### Exercise:
Except for the pictures, output the records in full and exactly.

### Task input:

####################

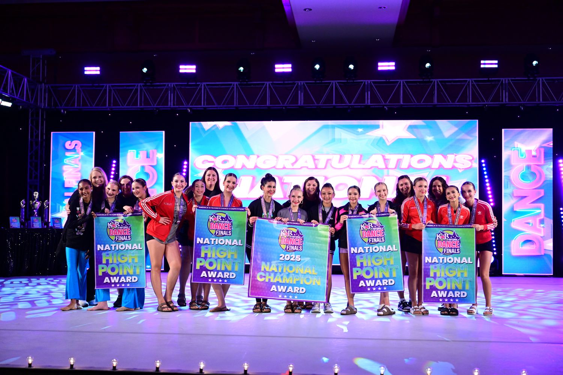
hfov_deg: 45.4
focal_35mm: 43
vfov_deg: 31.2
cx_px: 282
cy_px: 188
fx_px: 672
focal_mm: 43
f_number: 3.2
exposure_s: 1/1000
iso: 3200
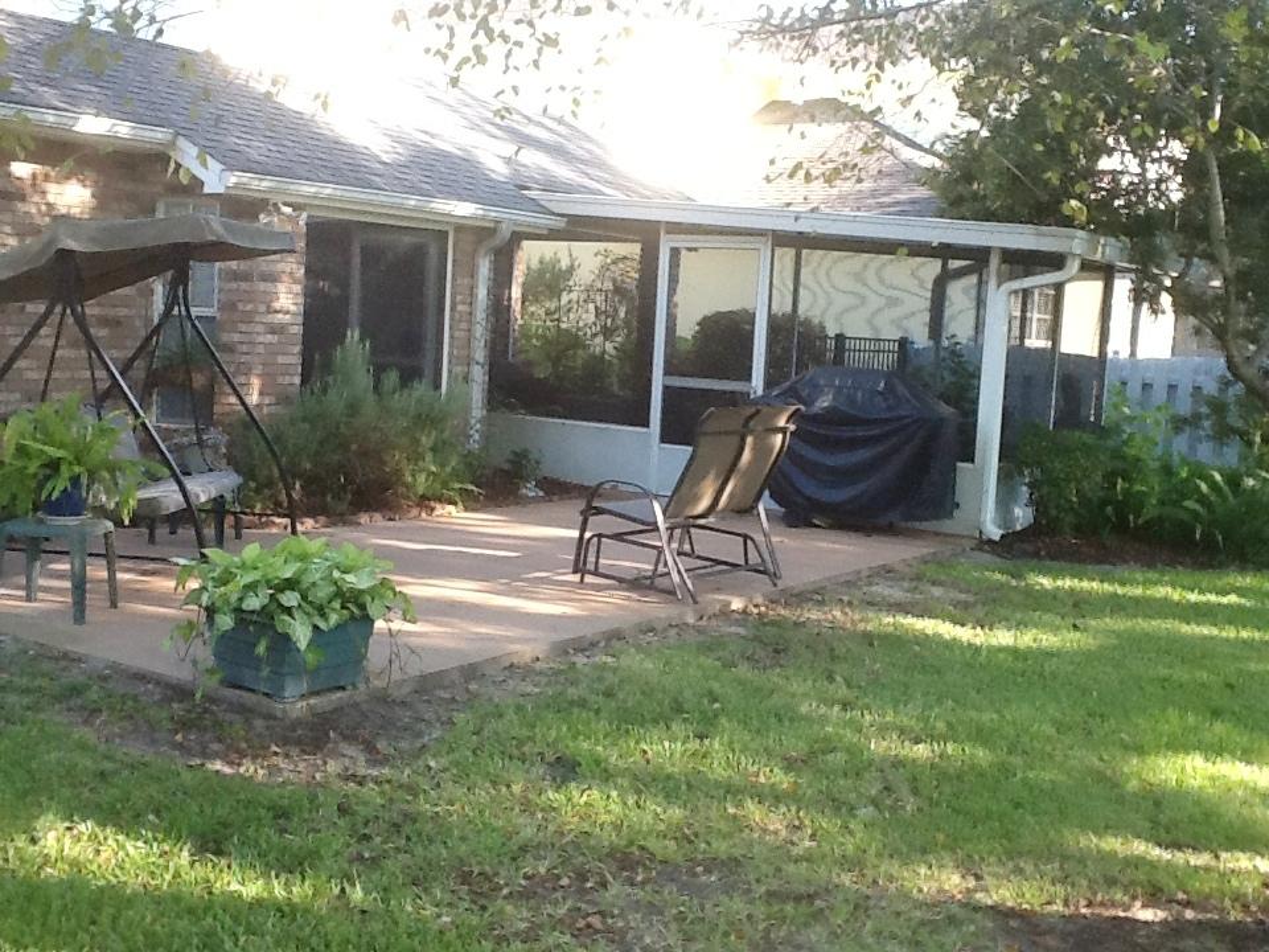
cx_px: 634
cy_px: 476
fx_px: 1613
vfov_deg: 32.9
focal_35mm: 44
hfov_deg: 42.9
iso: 64
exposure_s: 1/120
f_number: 2.4
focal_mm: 2.03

####################

### Your solution:
hfov_deg: 45.4
focal_35mm: 43
vfov_deg: 31.2
cx_px: 282
cy_px: 188
fx_px: 672
focal_mm: 43
f_number: 3.2
exposure_s: 1/1000
iso: 3200
cx_px: 634
cy_px: 476
fx_px: 1613
vfov_deg: 32.9
focal_35mm: 44
hfov_deg: 42.9
iso: 64
exposure_s: 1/120
f_number: 2.4
focal_mm: 2.03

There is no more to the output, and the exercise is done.